Doctor's pens and pen sets come in many variants, the common denominator being an incorporated thermometer. The earliest doctor's pens were hard rubber eyedropper-fillers with an internal compartments for the thermometer, which was withdrawn from the end of the barrel opposite the nib. Parker's version is the most famous, though surviving examples are few. The example shown below was made by Laughlin.
Later on, OMAS offered their own doctor's pen, similarly configured. None of these all-in-one pens seem to have caught on, but by the 1920s and 1930s, doctor's sets were introduced which paired a standard fountain pen with a matching thermometer case, a pencil often forming part of the ensemble. The Waterman 52 set below is an early example.
After the widespread adoption of celluloid for pen manufacture, these sets were often made in white, though not always. The 1930s Vacumatic doctor's set below used the standard silver pearl laminate.
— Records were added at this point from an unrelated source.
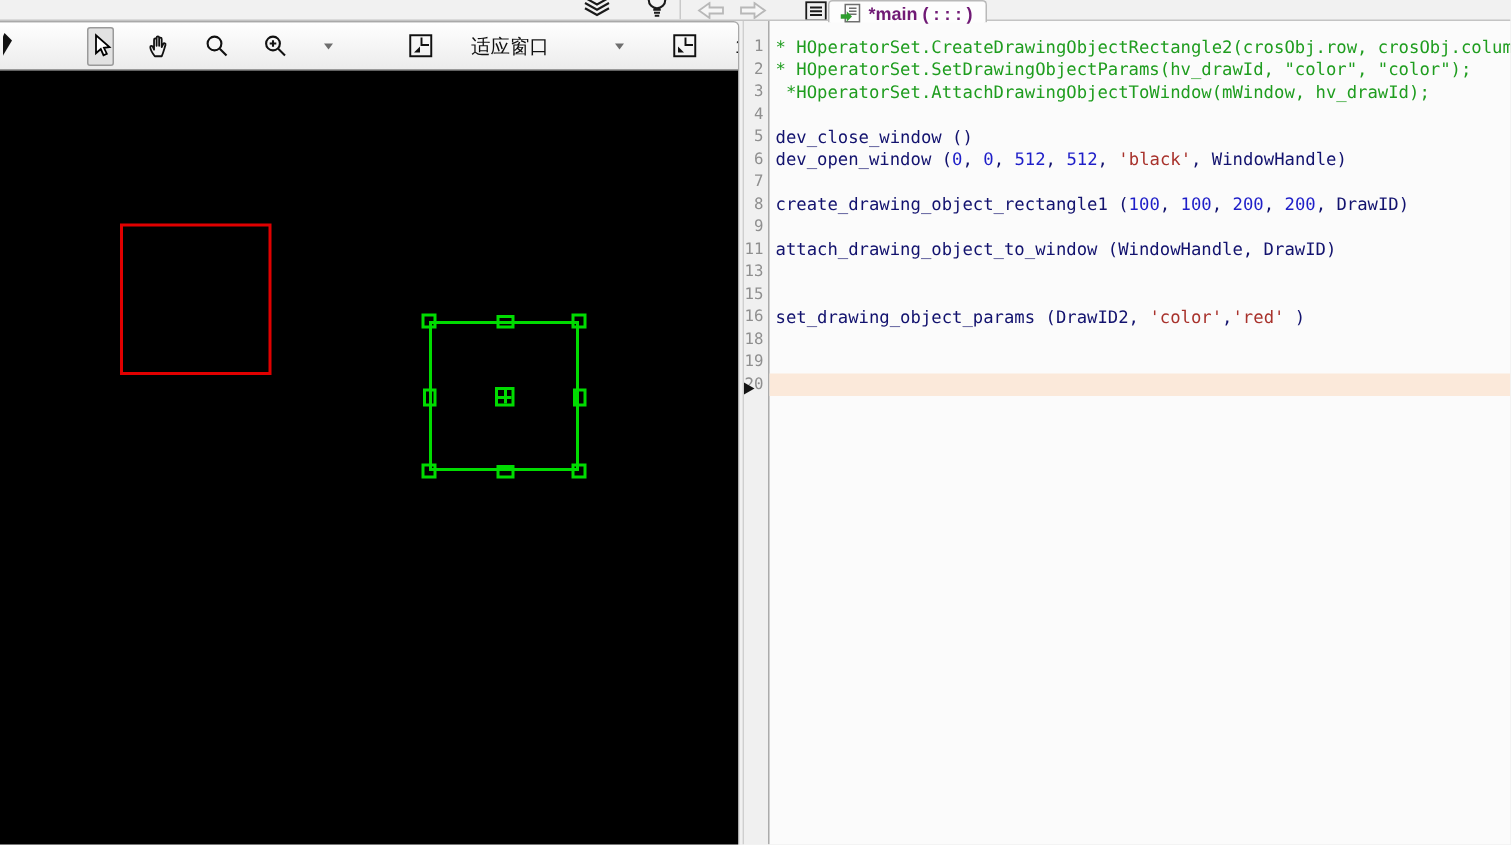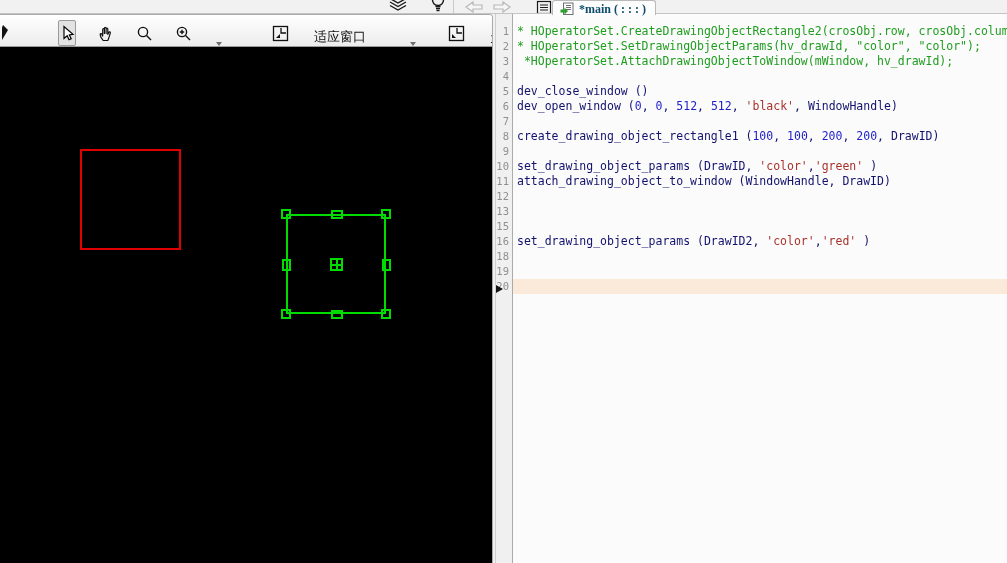--- a/index.html
+++ b/index.html
@@ -7,36 +7,36 @@
   body { font-family:"Liberation Sans", sans-serif; background:#f1f1f1; position:relative; }
 
   
   .topbar { position:absolute; left:0; top:0; width:1007px; height:14px;
             background:#f1f1f1; border-bottom:1px solid #c4c4c4; overflow:hidden; z-index:1; }
   .topbar .cuticon { position:absolute; top:-9px; }
   .topbar .vsep { position:absolute; top:0; width:1px; height:13px; background:#c9c9c9; }
   .tab { position:absolute; left:552px; top:0; height:15px; z-index:3;
          background:#fdfdfd; border:1px solid #b9b9b9; border-bottom:none;
          border-radius:3px 3px 0 0; display:flex; align-items:flex-start; gap:5px; padding:1px 9px 0 7px; }
-  .tab-label { font-family:Liberation Serif, serif; font-size:12px; font-weight:bold; color:#0c4a6e; white-space:pre; }
+  .tab-label { font-family:Liberation Sans, sans-serif; font-size:12px; font-weight:bold; color:#701a75; white-space:pre; }
 
   
   .gwin { position:absolute; left:0; top:14px; width:493px; height:552px;
           background:#f0f0f0; border:1px solid #a9a9a9; border-left:none;
           border-radius:0 4px 0 0; z-index:2; display:flex; flex-direction:column; overflow:hidden; }
   .gtitle { height:24px; display:flex; align-items:stretch; }
   .gtitle .torange { flex:1; background:var(--orange); color:#000;
           font-family:"DejaVu Sans Mono", monospace; font-size:13px; line-height:24px;
           padding-left:4px; white-space:nowrap; overflow:hidden; }
   .gtitle .tbtns { display:flex; align-items:center; gap:3px; padding:0 5px 0 4px; background:#f0f0f0; }
   .winbtn { width:17px; height:15px; background:#f4f4f4; border:1px solid #8f8f8f;
             border-radius:3px; display:flex; align-items:center; justify-content:center; }
 
   .gtools { height:32px; background:linear-gradient(#ffffff,#ececec);
-            border-bottom:1px solid #9a9a9a; display:flex; align-items:flex-end; gap:20px; padding:0 2px; position:relative; }
+            border-bottom:1px solid #9a9a9a; display:flex; align-items:center; gap:20px; padding:0 2px; position:relative; }
   .tbtn { width:26px; height:26px; display:flex; align-items:center; justify-content:center;
           border:1px solid transparent; border-radius:2px; }
   .tbtn.active { background:#e2e2e2; border-color:#9a9a9a; }
   .tbtn.lamp-on { background:#f6ecc9; border-color:#9a9a9a; }
   .tsep { width:1px; height:22px; background:#c6c6c6; margin:0 3px; }
   .caret { width:0; height:0; border-left:3.5px solid transparent; border-right:3.5px solid transparent;
            border-top:4px solid #6e6e6e; margin:0 3px; }
   .tlabel { font-size:13px; color:#111; white-space:nowrap; margin:0 2px 0 4px; }
 
   .gcanvas { flex:1; background:var(--canvas); position:relative; }
@@ -246,32 +246,24 @@
       </div>
       <div class="crow">
         <span class="ln">8</span>
         <span class="ct"><span class="tk-k">create_drawing_object_rectangle1 (</span><span class="tk-n">100</span><span class="tk-k">, </span><span class="tk-n">100</span><span class="tk-k">, </span><span class="tk-n">200</span><span class="tk-k">, </span><span class="tk-n">200</span><span class="tk-k">, DrawID)</span></span>
       </div>
       <div class="crow">
         <span class="ln">9</span>
         <span class="ct"></span>
       </div>
       <div class="crow">
-        <span class="ln">10</span>
-        <span class="ct"><span class="tk-k">set_drawing_object_params (DrawID, </span><span class="tk-s">'color'</span><span class="tk-k">,</span><span class="tk-s">'green'</span><span class="tk-k"> )</span></span>
-      </div>
-      <div class="crow">
         <span class="ln">11</span>
         <span class="ct"><span class="tk-k">attach_drawing_object_to_window (WindowHandle, DrawID)</span></span>
       </div>
       <div class="crow">
-        <span class="ln">12</span>
-        <span class="ct"></span>
-      </div>
-      <div class="crow">
         <span class="ln">13</span>
         <span class="ct"></span>
       </div>
       <div class="crow">
         <span class="ln">15</span>
         <span class="ct"></span>
       </div>
       <div class="crow">
         <span class="ln">16</span>
         <span class="ct"><span class="tk-k">set_drawing_object_params (DrawID2, </span><span class="tk-s">'color'</span><span class="tk-k">,</span><span class="tk-s">'red'</span><span class="tk-k"> )</span></span>

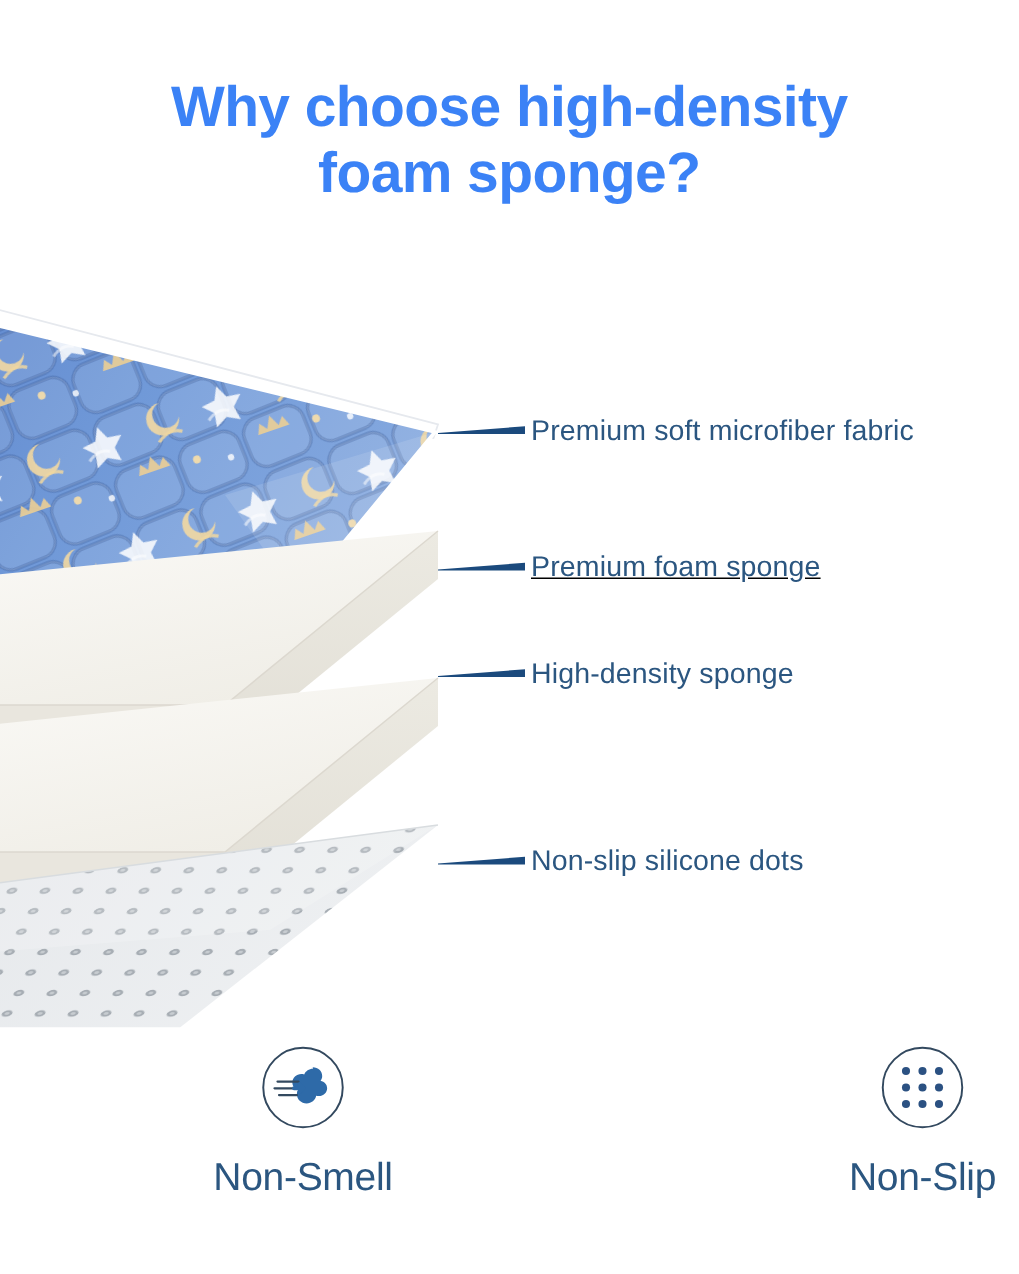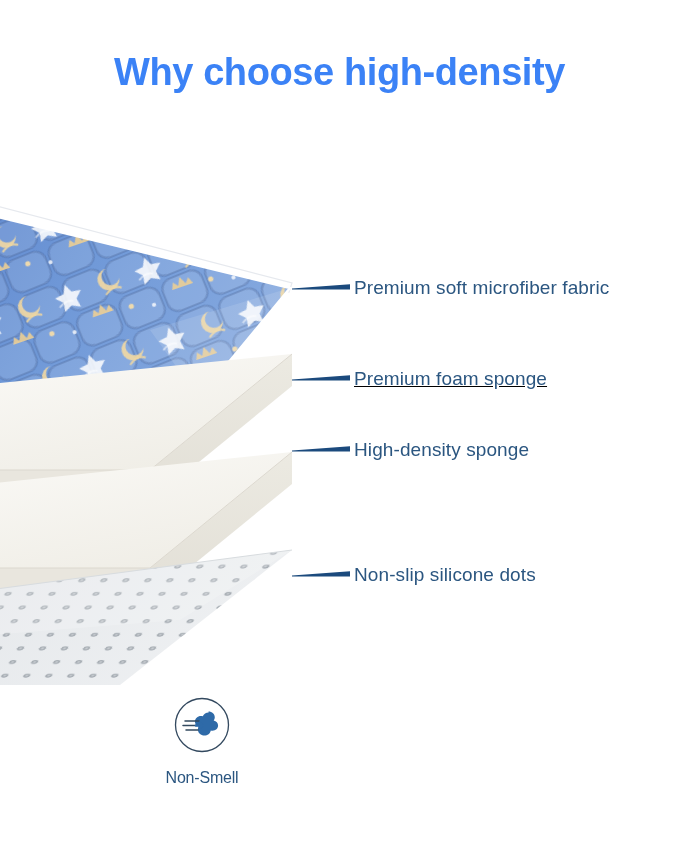--- a/index.html
+++ b/index.html
@@ -84,33 +84,34 @@
   }
   .feature-icon {
     width: 62px;
     height: 62px;
     display: flex;
     align-items: center;
     justify-content: center;
   }
   .feature-label {
     margin-top: 13px;
-    font-size: 16px;
+    font-size: 26px;
     color: #2b5680;
     white-space: nowrap;
     letter-spacing: -0.2px;
   }
 </style>
 </head>
 <body>
 
 <div id="page">
 
   <div class="title">
     <span class="ln">Why choose high-density</span>
+    <span class="ln">foam sponge?</span>
   </div>
 
   <div class="stack">
     <svg width="340" height="545" viewBox="0 0 340 545" xmlns="http://www.w3.org/2000/svg">
       <defs>
 
         <linearGradient id="fabGrad" x1="0" y1="0" x2="1" y2="0.5">
           <stop offset="0%" stop-color="#5e86cd"></stop>
           <stop offset="45%" stop-color="#7099d8"></stop>
           <stop offset="100%" stop-color="#88abe0"></stop>
@@ -241,18 +242,37 @@
             <line x1="13" y1="26" x2="27" y2="26"></line>
             <line x1="11" y1="30.5" x2="25" y2="30.5"></line>
             <line x1="14" y1="35" x2="26" y2="35"></line>
           </g>
           <path d="M24 30.5 l6 0 m-2.4 -2.6 l2.8 2.6 -2.8 2.6" fill="none" stroke="#2e6aa8" stroke-width="2.6" stroke-linecap="round" stroke-linejoin="round"></path>
         </svg>
       </div>
       <span class="feature-label">Non-Smell</span>
     </div>
 
+    <div class="feature">
+      <div class="feature-icon">
+        <svg width="60" height="60" viewBox="0 0 60 60">
+          <circle cx="30" cy="30" r="26.5" fill="none" stroke="#33495f" stroke-width="1.3"></circle>
+          <g fill="#2b5182">
+            <circle cx="19" cy="19" r="2.7"></circle>
+              <circle cx="30" cy="19" r="2.7"></circle>
+              <circle cx="41" cy="19" r="2.7"></circle>
+            <circle cx="19" cy="30" r="2.7"></circle>
+              <circle cx="30" cy="30" r="2.7"></circle>
+              <circle cx="41" cy="30" r="2.7"></circle>
+            <circle cx="19" cy="41" r="2.7"></circle>
+              <circle cx="30" cy="41" r="2.7"></circle>
+              <circle cx="41" cy="41" r="2.7"></circle>
+          </g>
+        </svg>
+      </div>
+      <span class="feature-label">Non-Slip</span>
+    </div>
 
 
 
   </div>
 
 </div>
 
 </body></html>

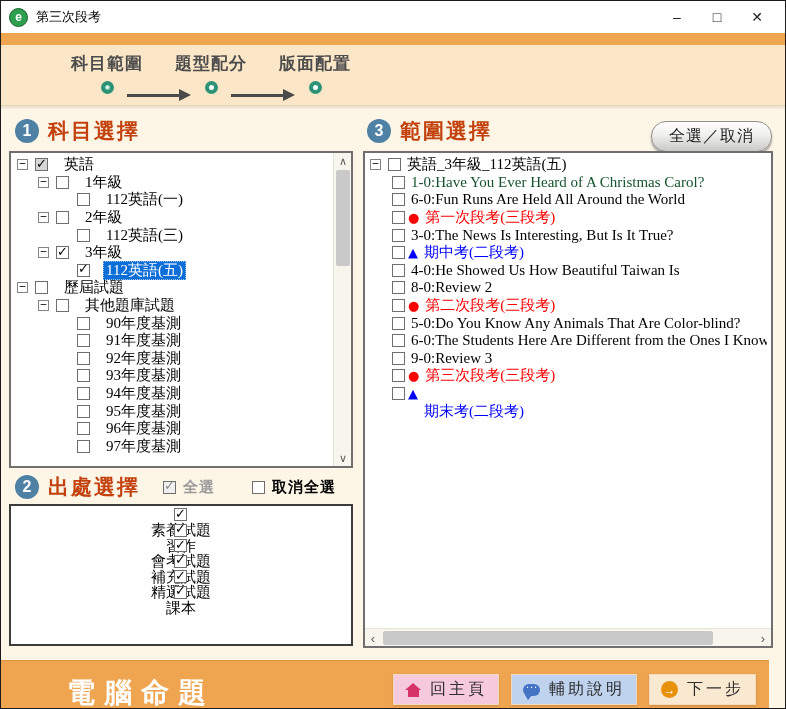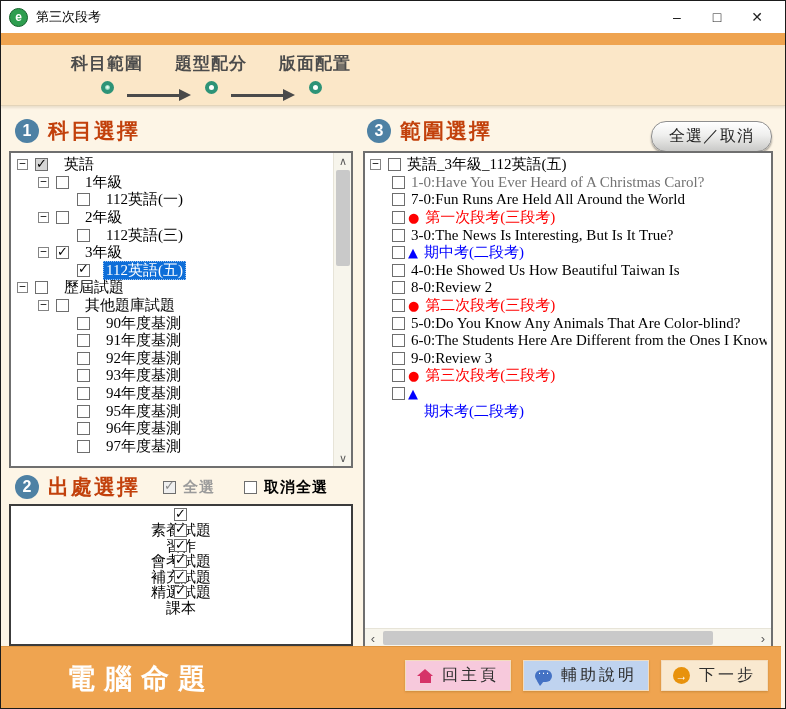--- a/index.html
+++ b/index.html
@@ -86,21 +86,21 @@
 
   #listbox .trow{height:15.6px;flex-direction:column;}
   #listbox .cb{margin:0 4px 0 3px;}
 
   
   .pill{position:absolute;right:13px;top:120px;padding:4px 17px;border-radius:15px;
     background:linear-gradient(#ffffff,#efefee 45%,#c9c9c7);border:1px solid #8f8f8f;
     font-size:16px;color:#1f1f1f;letter-spacing:1px;box-shadow:0 2px 2px rgba(0,0,0,.35);cursor:default;}
 
   
-  .footer{position:absolute;left:0;right:4px;bottom:0;height:62px;background:#EFA450;border-top:1px solid #dd9440;}
+  .footer{position:absolute;left:0;right:16px;bottom:0;height:48px;background:#EFA450;border-top:1px solid #dd9440;}
   .brand{position:absolute;left:66px;top:13px;font-size:28px;font-weight:bold;color:#fff;letter-spacing:9px;}
   .footer-buttons{position:absolute;right:13px;top:13px;display:flex;gap:12px;}
   .fbtn{height:31px;padding:0 11px;display:flex;align-items:center;gap:9px;font-size:16px;color:#2e2e2e;
     border:1px solid #f3dcbe;box-shadow:0 1px 2px rgba(140,90,20,.35);letter-spacing:3px;cursor:default;}
   .fbtn.home{background:#F7C9DC;}
   .fbtn.help{background:#BFD3EF;}
   .fbtn.next{background:#F9E9D0;}
   .home-icon{position:relative;width:16px;height:14px;flex:none;}
   .home-icon::before{content:"";position:absolute;left:0;top:0;border-left:8px solid transparent;
     border-right:8px solid transparent;border-bottom:7px solid #D63368;}
@@ -271,21 +271,21 @@
     </div>
   </div>
 
   <div class="sec-header" style="left:14px;top:472px;">
     <div class="badge">2</div>
     <div class="sec-title">出處選擇</div>
     <div class="inline-check disabled" style="margin-left:14px;">
       <span class="cb graychk"></span>
       <span class="txt">全選</span>
     </div>
-    <div class="inline-check" style="margin-left:20px;">
+    <div class="inline-check" style="margin-left:28px;">
       <span class="cb"></span>
       <span class="txt">取消全選</span>
     </div>
   </div>
 
   <div class="panel" id="listbox">
     <div class="rows" id="listbox-rows">
         <div class="trow">
           <span class="cb checked"></span>
           <span>素養試題</span>
@@ -323,26 +323,26 @@
     <div class="rows" id="tree3-rows">
         <div class="trow">
           <span class="indent" style="width: 3px;"></span>
           <span class="expander">−</span>
           <span class="cb"></span>
           <span class="tlabel" style="color: rgb(0, 0, 0);">英語_3年級_112英語(五)</span>
         </div>
         <div class="trow">
           <span class="indent" style="width: 25px;"></span>
           <span class="cb"></span>
-          <span class="tlabel" style="color: #737373;">1-0:Have You Ever Heard of A Christmas Carol?</span>
-        </div>
-        <div class="trow">
-          <span class="indent" style="width: 25px;"></span>
-          <span class="cb"></span>
-          <span class="tlabel" style="color: rgb(0, 0, 0);">7-0:Fun Runs Are Held All Around the World</span>
+          <span class="tlabel" style="color: #14532d;">1-0:Have You Ever Heard of A Christmas Carol?</span>
+        </div>
+        <div class="trow">
+          <span class="indent" style="width: 25px;"></span>
+          <span class="cb"></span>
+          <span class="tlabel" style="color: rgb(0, 0, 0);">6-0:Fun Runs Are Held All Around the World</span>
         </div>
         <div class="trow">
           <span class="indent" style="width: 25px;"></span>
           <span class="cb"></span>
           <span class="marker" style="color: rgb(255, 0, 0);">●</span>
           <span class="tlabel" style="color: rgb(255, 0, 0);">第一次段考(三段考)</span>
         </div>
         <div class="trow">
           <span class="indent" style="width: 25px;"></span>
           <span class="cb"></span>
Doctor's pens are quite scarce, and those in light colors are usually found with discoloration and cracks. Nurse's pens and sets, however, are considerably more common; most often seen are the 1940s Watermans in ivory pearl with either red or black cap crowns, and the 1950s Esterbrook purse pens in white. These are smaller pens, whereas doctor's pens are normally full-sized. White pens made for confirmation gifts are also typically small, and not to be confused with either doctor's or nurse's models.